Assignment >> Reproduce the text read from each of the items below, line for line and without changes. Leave the pictures out of your answer.

Entries shown >>
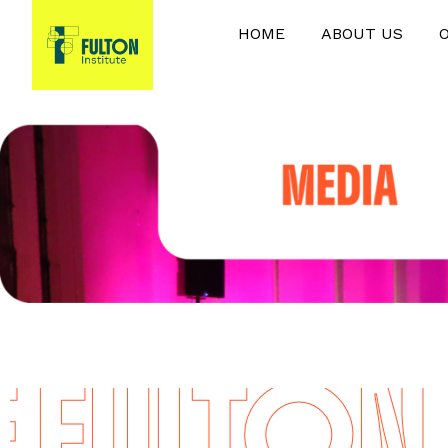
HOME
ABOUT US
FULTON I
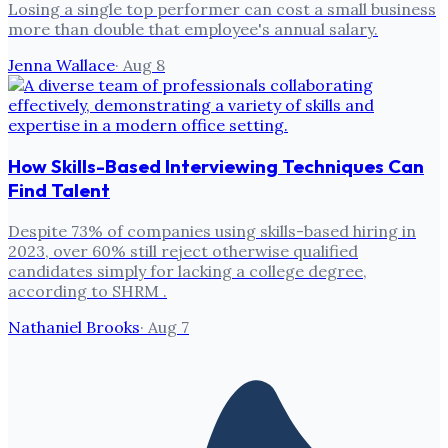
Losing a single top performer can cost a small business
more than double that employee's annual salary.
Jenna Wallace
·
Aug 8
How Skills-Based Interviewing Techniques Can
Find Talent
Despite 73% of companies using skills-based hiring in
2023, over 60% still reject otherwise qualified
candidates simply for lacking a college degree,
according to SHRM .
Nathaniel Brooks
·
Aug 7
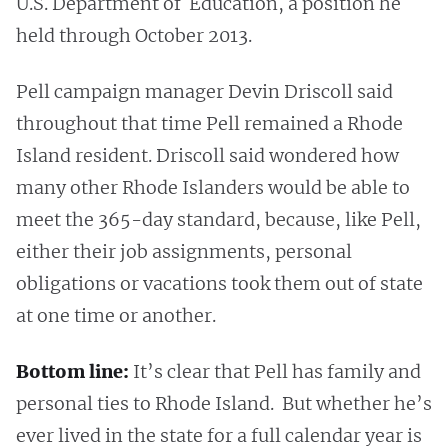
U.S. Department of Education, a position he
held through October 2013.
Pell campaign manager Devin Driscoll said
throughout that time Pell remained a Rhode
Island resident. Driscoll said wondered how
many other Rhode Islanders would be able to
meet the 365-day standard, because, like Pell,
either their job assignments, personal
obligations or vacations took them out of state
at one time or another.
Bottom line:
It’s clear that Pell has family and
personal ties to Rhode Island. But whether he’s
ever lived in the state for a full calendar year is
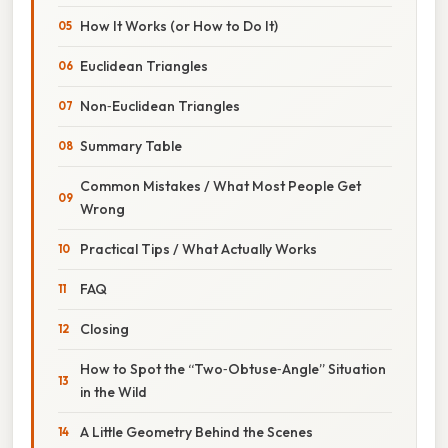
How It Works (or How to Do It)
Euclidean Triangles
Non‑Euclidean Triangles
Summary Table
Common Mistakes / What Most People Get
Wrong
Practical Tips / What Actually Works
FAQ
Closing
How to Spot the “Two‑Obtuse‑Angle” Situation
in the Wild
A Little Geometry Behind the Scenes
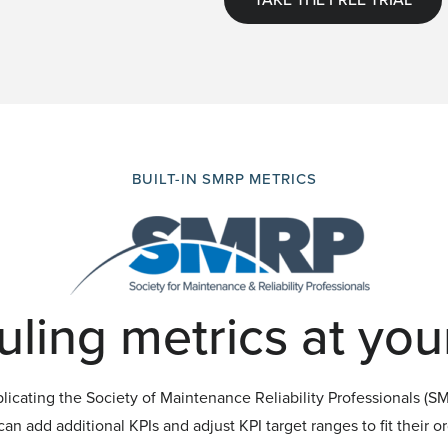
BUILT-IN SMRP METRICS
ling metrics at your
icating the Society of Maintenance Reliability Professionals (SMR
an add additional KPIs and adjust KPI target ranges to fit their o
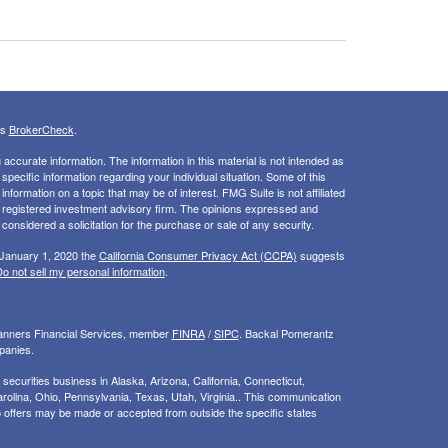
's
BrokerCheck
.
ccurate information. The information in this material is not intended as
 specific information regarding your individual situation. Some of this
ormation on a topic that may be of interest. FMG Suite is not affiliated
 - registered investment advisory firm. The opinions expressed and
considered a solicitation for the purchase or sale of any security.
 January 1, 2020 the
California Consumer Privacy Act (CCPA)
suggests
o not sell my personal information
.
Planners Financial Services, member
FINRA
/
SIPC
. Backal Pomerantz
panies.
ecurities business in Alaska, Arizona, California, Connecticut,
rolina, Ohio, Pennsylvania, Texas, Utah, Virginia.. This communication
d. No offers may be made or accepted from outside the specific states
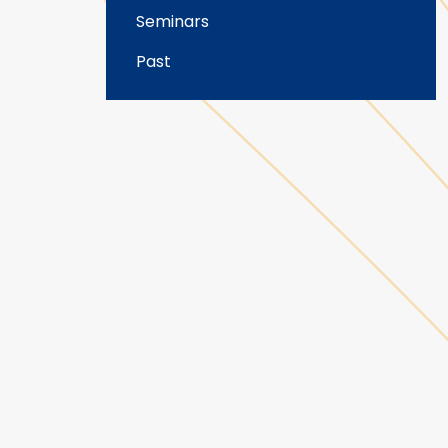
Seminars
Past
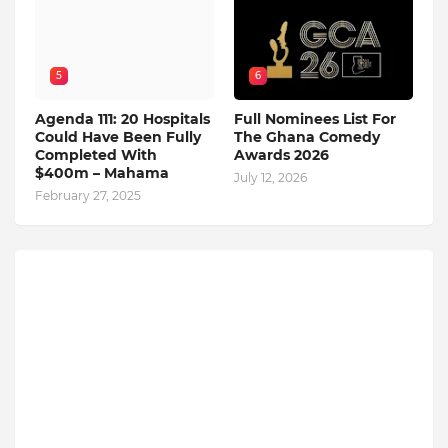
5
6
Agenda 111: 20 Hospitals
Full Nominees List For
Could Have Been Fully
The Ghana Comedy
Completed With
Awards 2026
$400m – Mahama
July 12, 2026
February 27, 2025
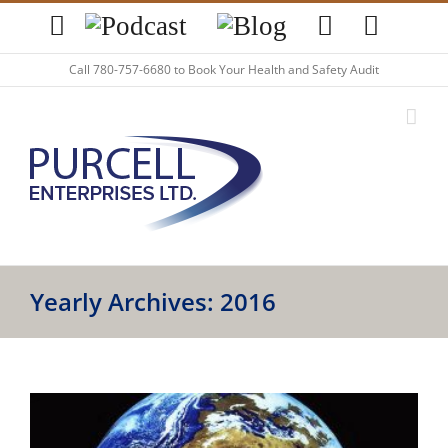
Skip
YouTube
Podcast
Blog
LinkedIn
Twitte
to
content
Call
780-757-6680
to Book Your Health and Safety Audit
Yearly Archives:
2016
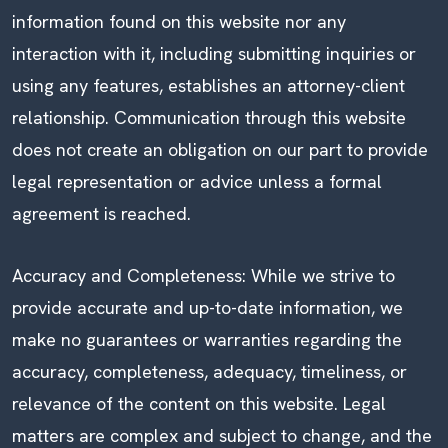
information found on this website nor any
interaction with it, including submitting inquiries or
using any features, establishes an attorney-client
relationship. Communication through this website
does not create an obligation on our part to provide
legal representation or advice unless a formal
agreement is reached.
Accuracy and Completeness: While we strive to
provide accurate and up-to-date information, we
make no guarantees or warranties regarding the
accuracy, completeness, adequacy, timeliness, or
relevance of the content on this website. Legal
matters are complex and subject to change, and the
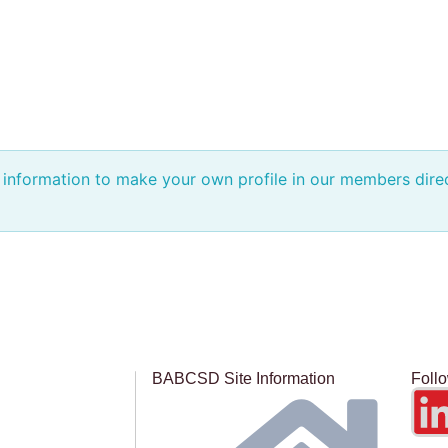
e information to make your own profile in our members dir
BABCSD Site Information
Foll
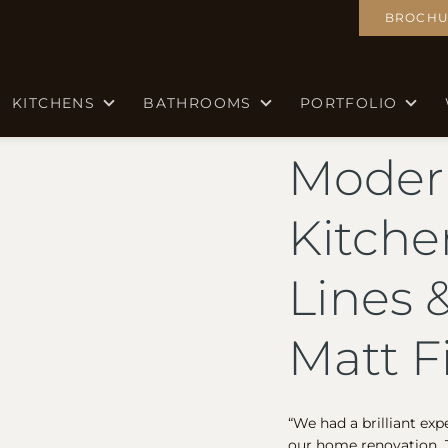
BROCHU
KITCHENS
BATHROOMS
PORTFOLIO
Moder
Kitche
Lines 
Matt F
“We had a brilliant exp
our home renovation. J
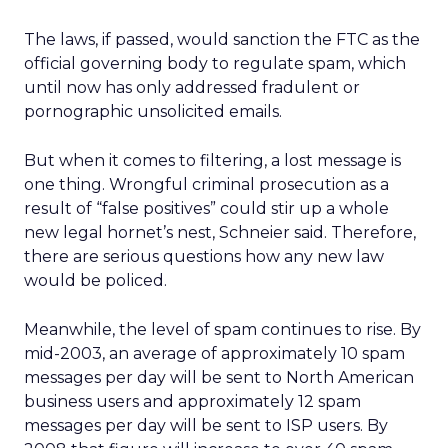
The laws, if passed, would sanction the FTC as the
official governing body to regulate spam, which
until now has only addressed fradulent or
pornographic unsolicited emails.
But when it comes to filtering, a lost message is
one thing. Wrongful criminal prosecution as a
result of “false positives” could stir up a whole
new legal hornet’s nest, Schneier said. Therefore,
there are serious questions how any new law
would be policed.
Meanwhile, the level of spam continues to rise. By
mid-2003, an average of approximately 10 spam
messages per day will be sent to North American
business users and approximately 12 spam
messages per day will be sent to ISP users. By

Exercise result >>
HOME
ABOUT US
FULTON I
Losing a single top performer can cost a small business
more than double that employee's annual salary.
Jenna Wallace
·
Aug 8
How Skills-Based Interviewing Techniques Can
Find Talent
Despite 73% of companies using skills-based hiring in
2023, over 60% still reject otherwise qualified
candidates simply for lacking a college degree,
according to SHRM .
Nathaniel Brooks
·
Aug 7
U.S. Department of Education, a position he
held through October 2013.
Pell campaign manager Devin Driscoll said
throughout that time Pell remained a Rhode
Island resident. Driscoll said wondered how
many other Rhode Islanders would be able to
meet the 365-day standard, because, like Pell,
either their job assignments, personal
obligations or vacations took them out of state
at one time or another.
Bottom line:
It’s clear that Pell has family and
personal ties to Rhode Island. But whether he’s
ever lived in the state for a full calendar year is
How It Works (or How to Do It)
Euclidean Triangles
Non‑Euclidean Triangles
Summary Table
Common Mistakes / What Most People Get
Wrong
Practical Tips / What Actually Works
FAQ
Closing
How to Spot the “Two‑Obtuse‑Angle” Situation
in the Wild
A Little Geometry Behind the Scenes
BUILT-IN SMRP METRICS
ling metrics at your
icating the Society of Maintenance Reliability Professionals (SMR
an add additional KPIs and adjust KPI target ranges to fit their o
's
BrokerCheck
.
ccurate information. The information in this material is not intended as
 specific information regarding your individual situation. Some of this
ormation on a topic that may be of interest. FMG Suite is not affiliated
 - registered investment advisory firm. The opinions expressed and
considered a solicitation for the purchase or sale of any security.
 January 1, 2020 the
California Consumer Privacy Act (CCPA)
suggests
o not sell my personal information
.
Planners Financial Services, member
FINRA
/
SIPC
. Backal Pomerantz
panies.
ecurities business in Alaska, Arizona, California, Connecticut,
rolina, Ohio, Pennsylvania, Texas, Utah, Virginia.. This communication
d. No offers may be made or accepted from outside the specific states
Seminars
Past
5
6
Agenda 111: 20 Hospitals
Full Nominees List For
Could Have Been Fully
The Ghana Comedy
Completed With
Awards 2026
$400m – Mahama
July 12, 2026
February 27, 2025
Skip
YouTube
Podcast
Blog
LinkedIn
Twitte
to
content
Call
780-757-6680
to Book Your Health and Safety Audit
Yearly Archives:
2016
information found on this website nor any
interaction with it, including submitting inquiries or
using any features, establishes an attorney-client
relationship. Communication through this website
does not create an obligation on our part to provide
legal representation or advice unless a formal
agreement is reached.
Accuracy and Completeness: While we strive to
provide accurate and up-to-date information, we
make no guarantees or warranties regarding the
accuracy, completeness, adequacy, timeliness, or
relevance of the content on this website. Legal
matters are complex and subject to change, and the
e information to make your own profile in our members dir
BABCSD Site Information
Foll
BROCHU
KITCHENS
BATHROOMS
PORTFOLIO
Moder
Kitche
Lines 
Matt F
“We had a brilliant exp
our home renovation. J
The laws, if passed, would sanction the FTC as the
official governing body to regulate spam, which
until now has only addressed fradulent or
pornographic unsolicited emails.
But when it comes to filtering, a lost message is
one thing. Wrongful criminal prosecution as a
result of “false positives” could stir up a whole
new legal hornet’s nest, Schneier said. Therefore,
there are serious questions how any new law
would be policed.
Meanwhile, the level of spam continues to rise. By
mid-2003, an average of approximately 10 spam
messages per day will be sent to North American
business users and approximately 12 spam
messages per day will be sent to ISP users. By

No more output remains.